-- Opening Marker --
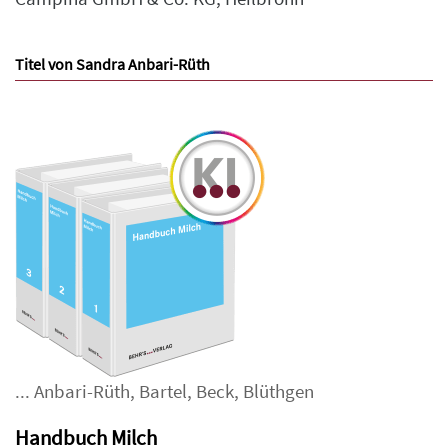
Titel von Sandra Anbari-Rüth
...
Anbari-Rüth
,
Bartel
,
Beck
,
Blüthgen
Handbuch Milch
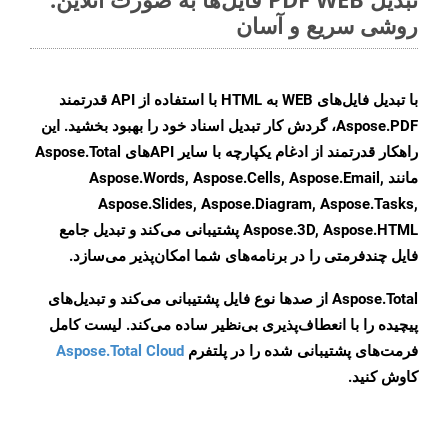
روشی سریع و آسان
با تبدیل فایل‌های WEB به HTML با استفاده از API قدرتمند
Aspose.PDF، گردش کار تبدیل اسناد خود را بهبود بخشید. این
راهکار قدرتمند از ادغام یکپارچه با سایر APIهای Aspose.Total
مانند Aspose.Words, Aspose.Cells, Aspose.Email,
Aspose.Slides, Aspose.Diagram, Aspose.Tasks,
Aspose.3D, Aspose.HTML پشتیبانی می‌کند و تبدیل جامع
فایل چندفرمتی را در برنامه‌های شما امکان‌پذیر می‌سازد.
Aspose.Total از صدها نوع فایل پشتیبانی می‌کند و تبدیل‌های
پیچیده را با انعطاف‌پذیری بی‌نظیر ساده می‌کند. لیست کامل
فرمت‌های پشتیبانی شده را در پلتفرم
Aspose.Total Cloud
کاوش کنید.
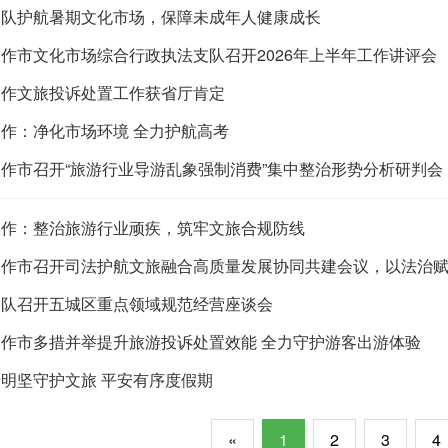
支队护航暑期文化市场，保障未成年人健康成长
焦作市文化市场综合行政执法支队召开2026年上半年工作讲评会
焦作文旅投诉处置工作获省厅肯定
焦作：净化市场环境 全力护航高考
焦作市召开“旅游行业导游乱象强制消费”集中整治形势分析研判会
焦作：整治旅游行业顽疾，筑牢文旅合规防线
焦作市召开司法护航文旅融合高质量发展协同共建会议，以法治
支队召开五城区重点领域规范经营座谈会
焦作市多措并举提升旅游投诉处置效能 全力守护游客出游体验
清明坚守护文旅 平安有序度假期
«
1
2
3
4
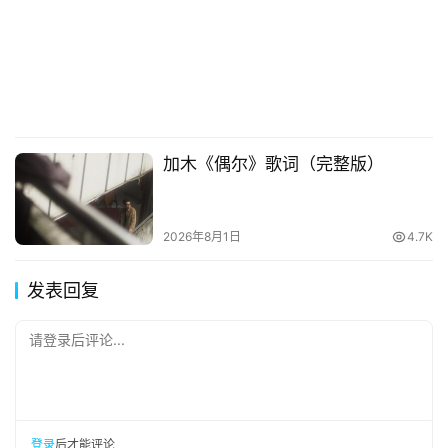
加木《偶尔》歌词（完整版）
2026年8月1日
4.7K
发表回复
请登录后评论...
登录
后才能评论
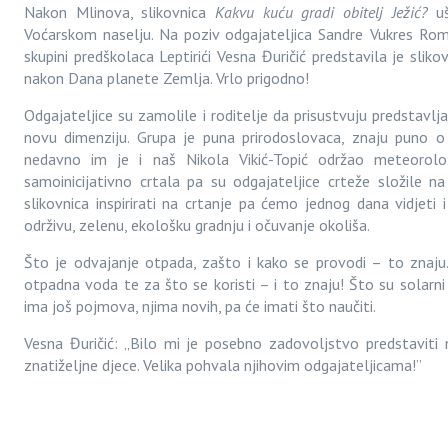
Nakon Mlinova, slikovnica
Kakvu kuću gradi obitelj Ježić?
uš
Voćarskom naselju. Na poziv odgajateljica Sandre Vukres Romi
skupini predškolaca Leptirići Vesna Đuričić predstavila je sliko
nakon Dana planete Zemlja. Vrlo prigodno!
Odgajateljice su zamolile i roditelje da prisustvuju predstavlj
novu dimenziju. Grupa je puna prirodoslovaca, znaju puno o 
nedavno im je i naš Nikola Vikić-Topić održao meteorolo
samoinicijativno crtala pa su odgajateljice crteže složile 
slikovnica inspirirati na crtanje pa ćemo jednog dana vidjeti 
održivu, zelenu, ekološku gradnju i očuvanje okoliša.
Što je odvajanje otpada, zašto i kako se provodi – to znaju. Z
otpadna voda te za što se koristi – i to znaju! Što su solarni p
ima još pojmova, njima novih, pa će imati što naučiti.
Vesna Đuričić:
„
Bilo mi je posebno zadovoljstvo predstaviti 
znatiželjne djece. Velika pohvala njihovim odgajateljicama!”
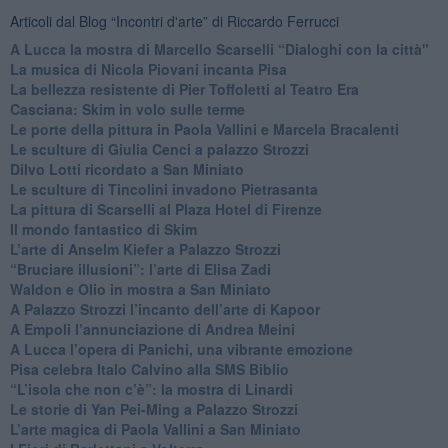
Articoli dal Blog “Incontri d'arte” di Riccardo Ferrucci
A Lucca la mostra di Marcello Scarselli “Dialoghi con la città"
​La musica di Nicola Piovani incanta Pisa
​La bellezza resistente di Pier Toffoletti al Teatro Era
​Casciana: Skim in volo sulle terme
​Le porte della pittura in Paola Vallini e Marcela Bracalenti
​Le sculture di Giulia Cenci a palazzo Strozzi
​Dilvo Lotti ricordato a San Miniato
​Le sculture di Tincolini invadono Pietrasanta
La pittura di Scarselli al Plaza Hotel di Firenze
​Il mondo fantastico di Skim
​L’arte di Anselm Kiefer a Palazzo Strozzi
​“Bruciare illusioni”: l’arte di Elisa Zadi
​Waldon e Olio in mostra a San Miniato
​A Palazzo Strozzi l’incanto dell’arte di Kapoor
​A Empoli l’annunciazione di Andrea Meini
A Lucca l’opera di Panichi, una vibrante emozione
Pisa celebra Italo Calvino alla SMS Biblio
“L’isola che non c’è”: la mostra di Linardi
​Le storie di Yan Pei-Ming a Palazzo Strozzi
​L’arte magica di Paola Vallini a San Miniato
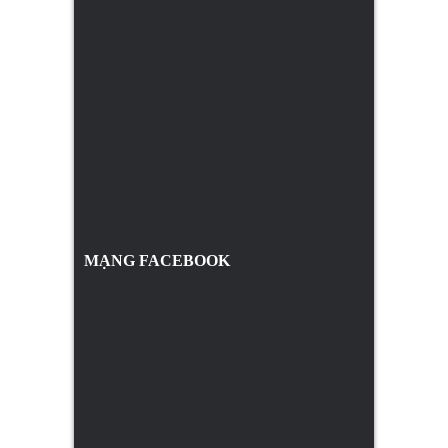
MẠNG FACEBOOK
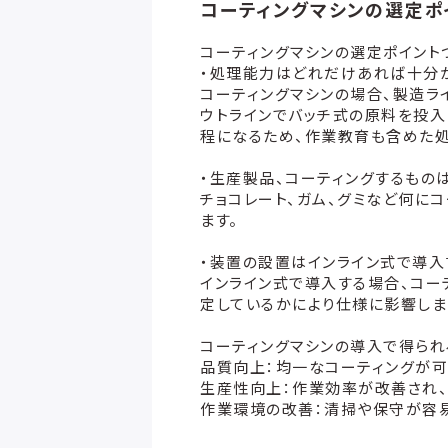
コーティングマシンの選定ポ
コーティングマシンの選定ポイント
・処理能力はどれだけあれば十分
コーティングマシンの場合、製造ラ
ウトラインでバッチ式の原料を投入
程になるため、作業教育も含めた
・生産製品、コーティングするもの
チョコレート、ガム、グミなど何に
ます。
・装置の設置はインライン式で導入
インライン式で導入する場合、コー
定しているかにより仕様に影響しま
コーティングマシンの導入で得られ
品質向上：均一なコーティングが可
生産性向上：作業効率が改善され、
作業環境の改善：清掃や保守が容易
-- Closing Marker --
The copy you output must match the entries above exactly, except that it has no pictures.

◆ **SOLUTION**
Titel von Sandra Anbari-Rüth
...
Anbari-Rüth
,
Bartel
,
Beck
,
Blüthgen
Handbuch Milch
روشی سریع و آسان
با تبدیل فایل‌های WEB به HTML با استفاده از API قدرتمند
Aspose.PDF، گردش کار تبدیل اسناد خود را بهبود بخشید. این
راهکار قدرتمند از ادغام یکپارچه با سایر APIهای Aspose.Total
مانند Aspose.Words, Aspose.Cells, Aspose.Email,
Aspose.Slides, Aspose.Diagram, Aspose.Tasks,
Aspose.3D, Aspose.HTML پشتیبانی می‌کند و تبدیل جامع
فایل چندفرمتی را در برنامه‌های شما امکان‌پذیر می‌سازد.
Aspose.Total از صدها نوع فایل پشتیبانی می‌کند و تبدیل‌های
پیچیده را با انعطاف‌پذیری بی‌نظیر ساده می‌کند. لیست کامل
فرمت‌های پشتیبانی شده را در پلتفرم
Aspose.Total Cloud
کاوش کنید.
支队护航暑期文化市场，保障未成年人健康成长
焦作市文化市场综合行政执法支队召开2026年上半年工作讲评会
焦作文旅投诉处置工作获省厅肯定
焦作：净化市场环境 全力护航高考
焦作市召开“旅游行业导游乱象强制消费”集中整治形势分析研判会
焦作：整治旅游行业顽疾，筑牢文旅合规防线
焦作市召开司法护航文旅融合高质量发展协同共建会议，以法治
支队召开五城区重点领域规范经营座谈会
焦作市多措并举提升旅游投诉处置效能 全力守护游客出游体验
清明坚守护文旅 平安有序度假期
«
1
2
3
4
加木《偶尔》歌词（完整版）
2026年8月1日
4.7K
发表回复
请登录后评论...
登录
后才能评论
Nakon Mlinova, slikovnica
Kakvu kuću gradi obitelj Ježić?
uš
Voćarskom naselju. Na poziv odgajateljica Sandre Vukres Romi
skupini predškolaca Leptirići Vesna Đuričić predstavila je sliko
nakon Dana planete Zemlja. Vrlo prigodno!
Odgajateljice su zamolile i roditelje da prisustvuju predstavlj
novu dimenziju. Grupa je puna prirodoslovaca, znaju puno o 
nedavno im je i naš Nikola Vikić-Topić održao meteorolo
samoinicijativno crtala pa su odgajateljice crteže složile 
slikovnica inspirirati na crtanje pa ćemo jednog dana vidjeti 
održivu, zelenu, ekološku gradnju i očuvanje okoliša.
Što je odvajanje otpada, zašto i kako se provodi – to znaju. Z
otpadna voda te za što se koristi – i to znaju! Što su solarni p
ima još pojmova, njima novih, pa će imati što naučiti.
Vesna Đuričić:
„
Bilo mi je posebno zadovoljstvo predstaviti 
znatiželjne djece. Velika pohvala njihovim odgajateljicama!”
Articoli dal Blog “Incontri d'arte” di Riccardo Ferrucci
A Lucca la mostra di Marcello Scarselli “Dialoghi con la città"
​La musica di Nicola Piovani incanta Pisa
​La bellezza resistente di Pier Toffoletti al Teatro Era
​Casciana: Skim in volo sulle terme
​Le porte della pittura in Paola Vallini e Marcela Bracalenti
​Le sculture di Giulia Cenci a palazzo Strozzi
​Dilvo Lotti ricordato a San Miniato
​Le sculture di Tincolini invadono Pietrasanta
La pittura di Scarselli al Plaza Hotel di Firenze
​Il mondo fantastico di Skim
​L’arte di Anselm Kiefer a Palazzo Strozzi
​“Bruciare illusioni”: l’arte di Elisa Zadi
​Waldon e Olio in mostra a San Miniato
​A Palazzo Strozzi l’incanto dell’arte di Kapoor
​A Empoli l’annunciazione di Andrea Meini
A Lucca l’opera di Panichi, una vibrante emozione
Pisa celebra Italo Calvino alla SMS Biblio
“L’isola che non c’è”: la mostra di Linardi
​Le storie di Yan Pei-Ming a Palazzo Strozzi
​L’arte magica di Paola Vallini a San Miniato
MẠNG FACEBOOK
コーティングマシンの選定ポ
コーティングマシンの選定ポイント
・処理能力はどれだけあれば十分
コーティングマシンの場合、製造ラ
ウトラインでバッチ式の原料を投入
程になるため、作業教育も含めた
・生産製品、コーティングするもの
チョコレート、ガム、グミなど何に
ます。
・装置の設置はインライン式で導入
インライン式で導入する場合、コー
定しているかにより仕様に影響しま
コーティングマシンの導入で得られ
品質向上：均一なコーティングが可
生産性向上：作業効率が改善され、
作業環境の改善：清掃や保守が容易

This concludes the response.